Auch mit den lautstark von Brexit-Befürwortern versprochenen neuen Möglichkeit für London, auf eigene Faust und an Brüssel vorbei Handelsverträge mit Staaten weltweit zu besiegeln, wird es auf Jahre hin nichts. Die Kröten könnten für wichtige britische Politiker zu groß und zahlreich sein, um sie zu schlucken. Brexit-Minister Dominic Raab ergriff bereits die Flucht. Und die notwendige Zustimmung des britischen Unterhauses zu dem vorläufigen Vertragswerk ist unsicher.
ALLES HÄNGT AN NORDIRLAND
Dreh- und Angelpunkt für die Weichenstellungen in den 585 Seiten des Ausstiegsvertrags ist der Clinch um die irische Grenze zu Nordirland. Die wird nach dem Brexit eine EU-Außengrenze. Dort soll es nach dem Willen von Brüssel auf keinen Fall wieder Kontrollen geben. Befürchtet wird ein Wiederaufflammen der Gewalt zwischen Katholiken und Protestanten. Also sollen nicht nur Personen, sondern auch Waren die Provinz ohne Kontrollen durchqueren können. Das wirtschaftliche Zusammenwachsen der Region wird als elementar für einen dauerhaften Frieden gesehen.

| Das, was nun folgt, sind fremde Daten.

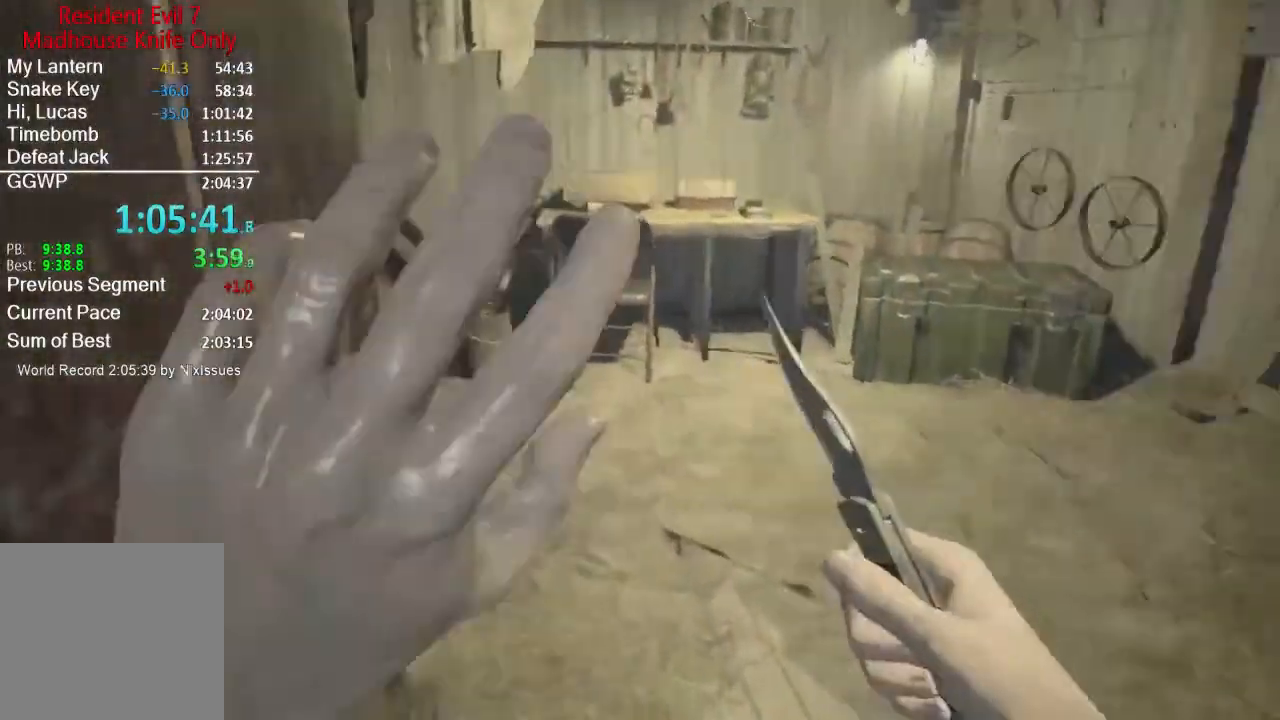
{"buttons": ["L3"], "left_stick": "up", "right_stick": "center", "events": [[283, "L3", "down"], [317, "right_stick", "center"]]}
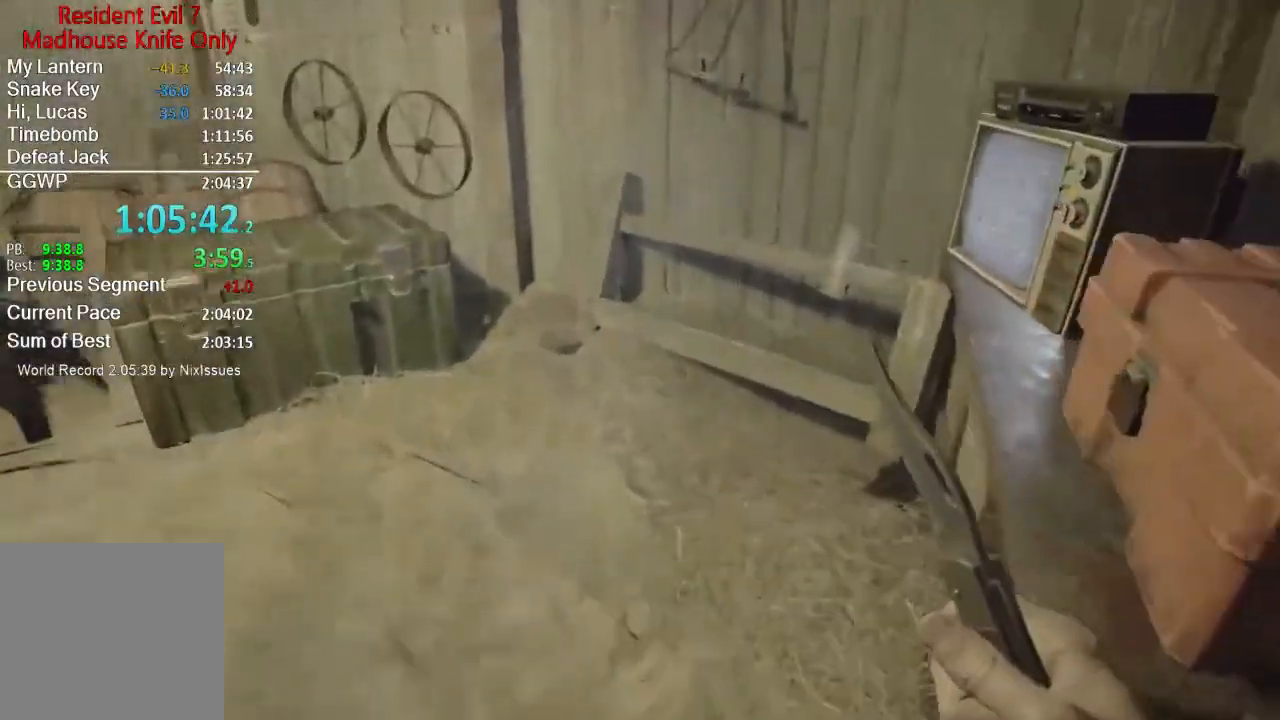
{"buttons": ["A"], "left_stick": "center", "right_stick": "center", "events": [[17, "right_stick", "right"], [50, "L3", "up"], [134, "left_stick", "up-left"], [351, "left_stick", "center"], [384, "right_stick", "center"], [417, "A", "down"]]}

Um das zu gewährleisten, wäre ein Handelsvertrag zwischen der EU und dem Königreich nötig. Doch darüber kann erst ab dem Brexit Ende März verhandelt werden, wenn das Land ein EU-Drittstatt wird. Zudem ist unklar, wie lange die Verhandlungen über das Handelsabkommen dauern werden. Die EU-Kommission, die beim Außenhandel allein zuständig ist, benötigte beispielsweise für den Abschluss des jüngsten Handels-Deals mit Japan fünf Jahre - und der wird erst 2019 Inkrafttreten.
Beobachter weisen zwar daraufhin, dass Großbritannien als ehemaliges EU-Vollmitglied von einer ganz anderen Position startet. Doch dürften die Verhandlungen auf jeden Fall Jahre dauern. Hier wird es keinen schnellen Erfolg für die Brexit-Verfechter geben.
VERLÄNGERUNG BIS "20XX"
Auch mit der Hoffnung von Brexit-Fans, dass London schnell neue Handelsverträge zu besseren Konditionen schließen könnte, wenn man erst einmal die EU verlässt, wird es wohl nichts. Denn solange das Königreich noch eng mit der Staatenunion verbandelt ist, kann es keine eigenen Abkommen abschließen.

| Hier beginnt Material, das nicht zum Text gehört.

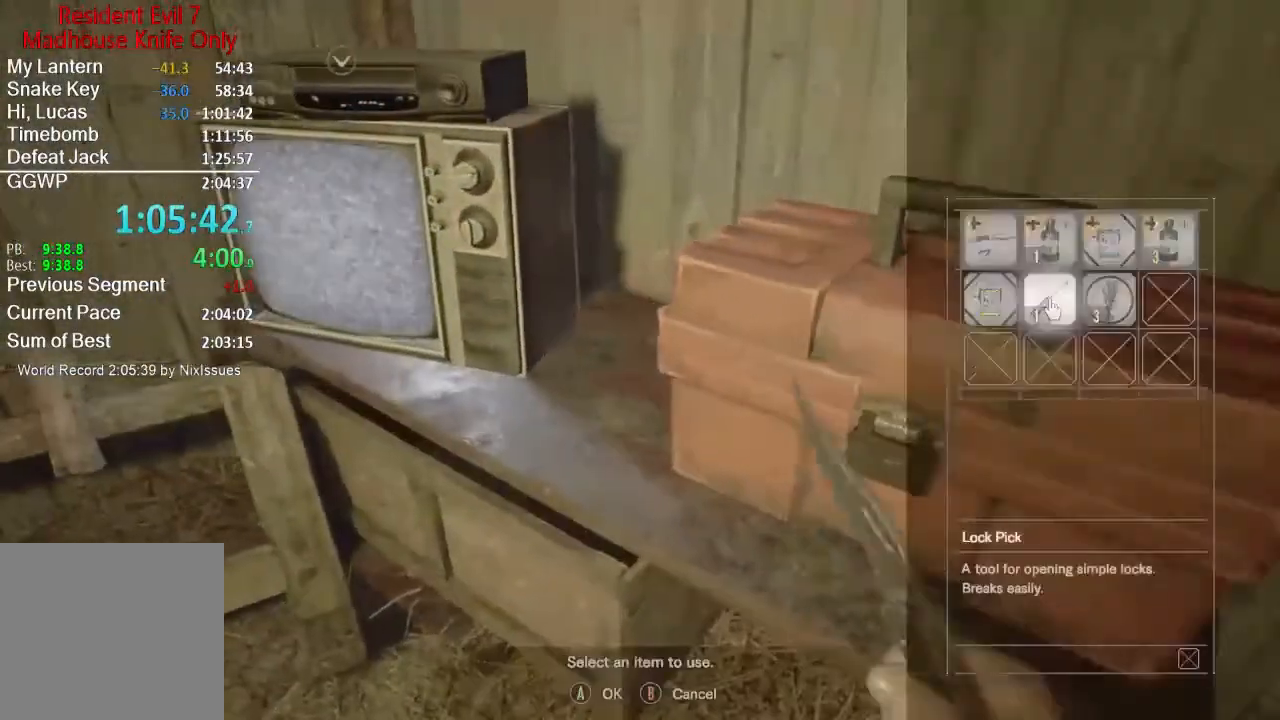
{"buttons": [], "left_stick": "center", "right_stick": "center", "events": [[17, "A", "up"], [50, "A", "down"], [117, "A", "up"], [117, "left_stick", "down"], [183, "B", "down"], [250, "B", "up"], [317, "B", "down"], [384, "B", "up"], [450, "left_stick", "center"]]}
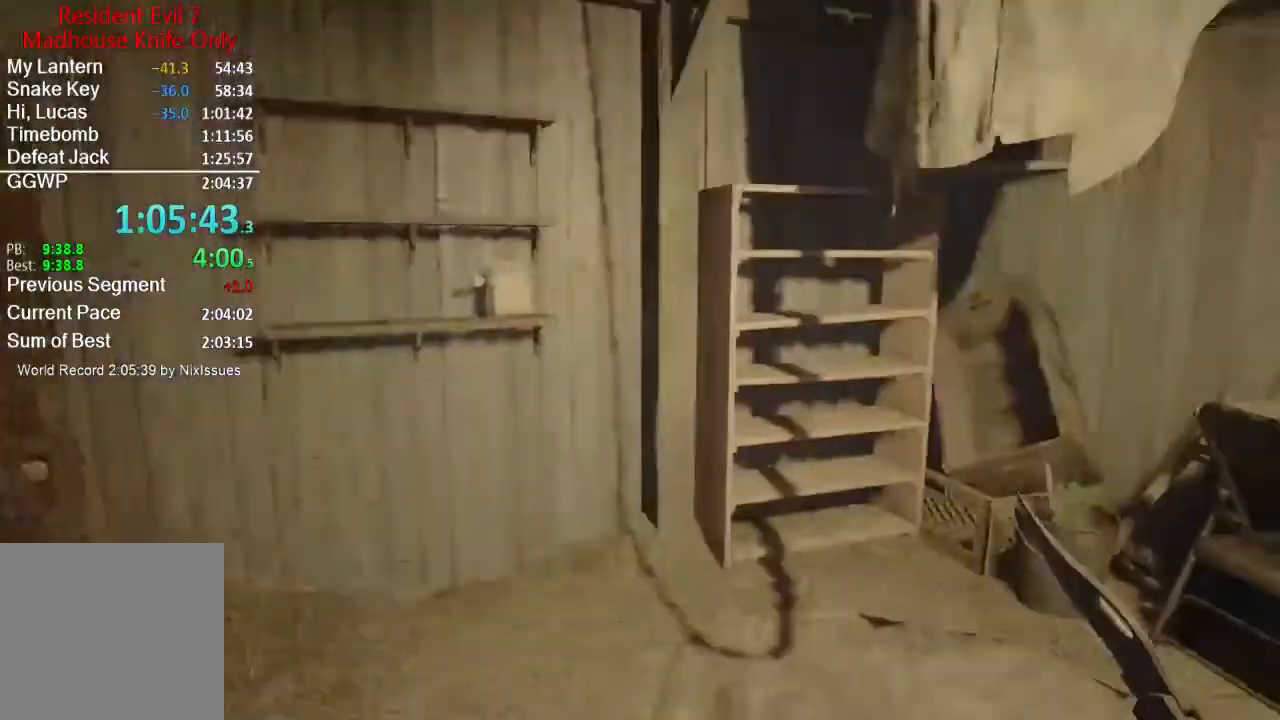
{"buttons": ["L3"], "left_stick": "up", "right_stick": "down", "events": [[84, "left_stick", "up"], [117, "right_stick", "down"], [151, "L3", "down"], [251, "L3", "up"], [267, "right_stick", "center"], [317, "L3", "down"], [351, "right_stick", "down"], [384, "L3", "up"], [451, "L3", "down"]]}
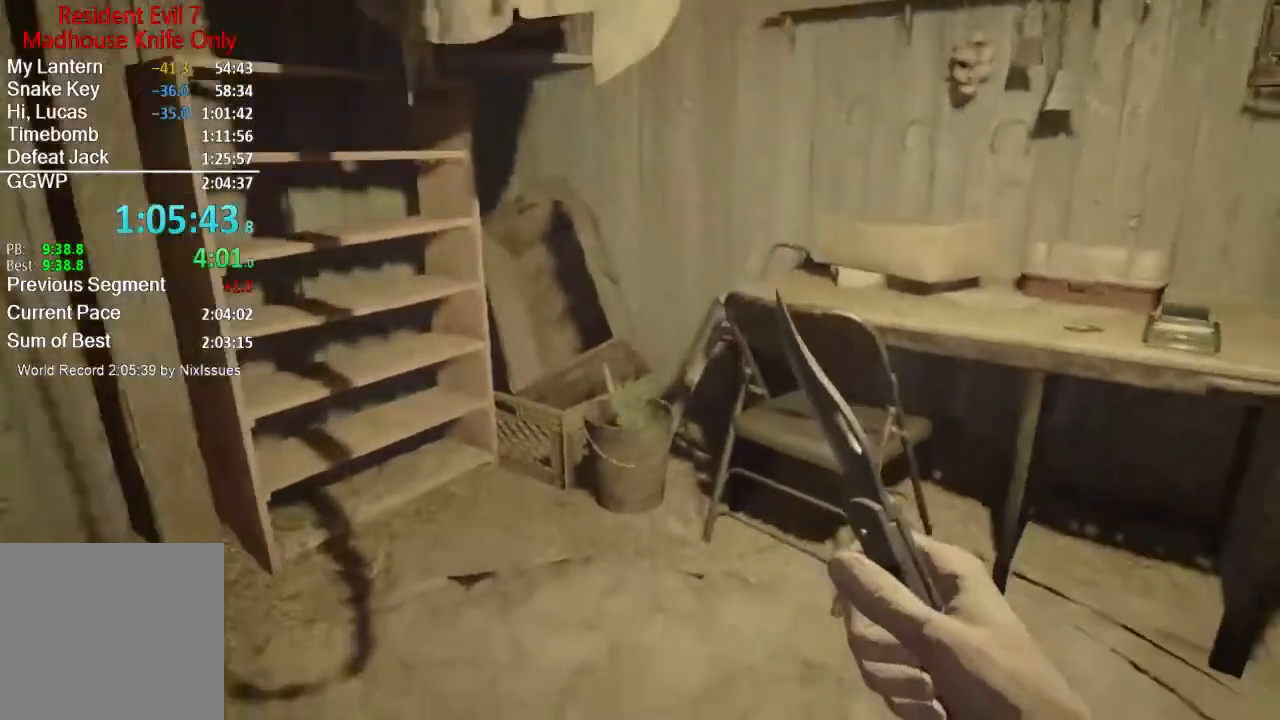
{"buttons": [], "left_stick": "up", "right_stick": "down", "events": [[17, "L3", "up"], [17, "right_stick", "center"], [117, "L3", "down"], [183, "L3", "up"], [283, "L3", "down"], [350, "right_stick", "down"], [384, "L3", "up"]]}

Und die Periode wird sich wohl noch hinziehen. Vereinbart ist bereits der sogenannte Brexit-Übergang. Die Verlängerung dauert vom EU-Ausstieg Großbritanniens im März 2019 bis Ende 2020. In der Zeit muss das Königreich sich an EU-Regeln halten, verbleibt aber im Binnenmarkt. Der Punkt ist insbesondere für Firmen auf beiden Seiten des Ärmelkanals wichtig, die nun ihre Geschäfte ohne Unterbrechung weiterbetreiben können. Da die Übergangszeit aber zu kurz ist, um den Handelspakt zwischen EU und London zu besiegeln, sieht der Ausstiegsvertrag eine einmalige Verlängerung vor - bis "20XX". Also von unbekannter Länge. Auch hier schrillen in London die Alarmglocken.

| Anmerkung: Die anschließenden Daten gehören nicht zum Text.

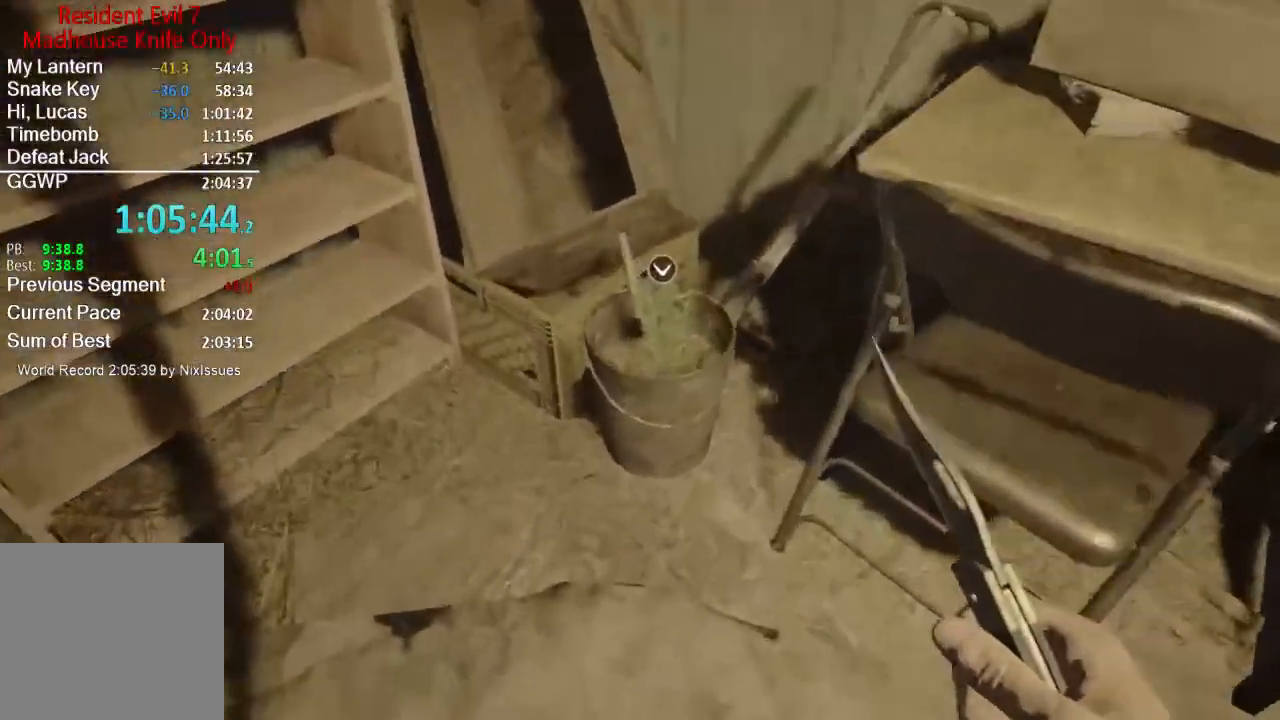
{"buttons": [], "left_stick": "up-left", "right_stick": "up-left", "events": [[17, "right_stick", "center"], [151, "A", "down"], [217, "A", "up"], [251, "left_stick", "left"], [317, "right_stick", "up-left"], [484, "left_stick", "up-left"]]}
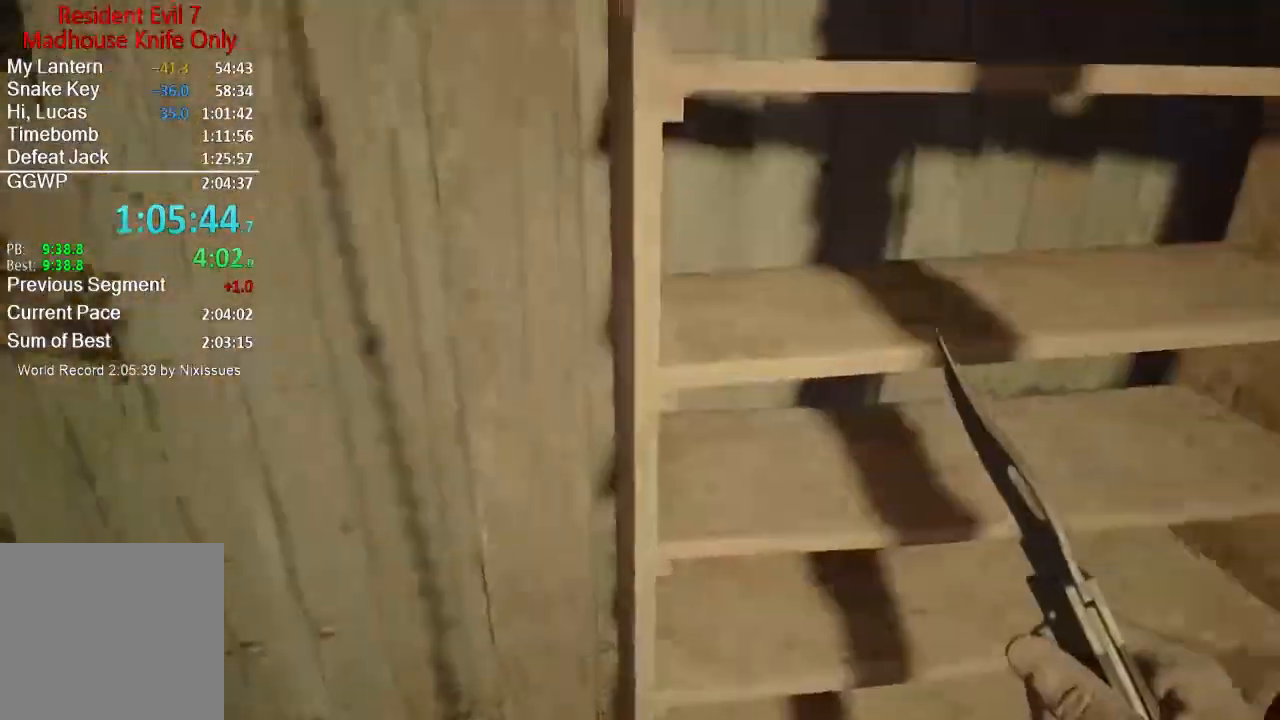
{"buttons": [], "left_stick": "down-left", "right_stick": "down-left", "events": [[67, "L3", "down"], [167, "right_stick", "center"], [234, "L3", "up"], [267, "A", "down"], [334, "A", "up"], [367, "A", "down"], [401, "left_stick", "down-left"], [434, "A", "up"], [467, "right_stick", "down-left"]]}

Falls auch die Verlängerung nicht genügend Zeit für eine Handelseinigung schafft, hat die EU-Kommission eine Art Versicherungs-Police durchgesetzt, den sogenannten Backstop. "Wir wissen nicht, was die nächste Regierung in London macht", begründete ein Vertreter eines EU-Landes die Vorsicht. Der Backstop würde das Königreich in einer Zollunion mit der EU halten, wobei Nordirland eine Sonderrolle hätte. Die Provinz müsste sich stärker als der Rest des Landes an das EU-Zollsystem und die Produktstandards halten. Gültig ist die Klammer, bis beide Seiten sich auf eine dauerhafte Lösung einigen. Auch wenn beide Seiten betonen, dass der "Backstop" nie greifen soll, ist seine Laufzeit de facto unbegrenzt. Neue Handelsverträge sind in der Zeit nicht erlaubt. Damit will die Kommission verhindern, dass die Briten Waren zu günstigeren Zöllen importieren als man es selbst kann. Vor allem die nordirischen Unionisten aber lehnen eine Sonderstellung der Provinz kategorisch ab.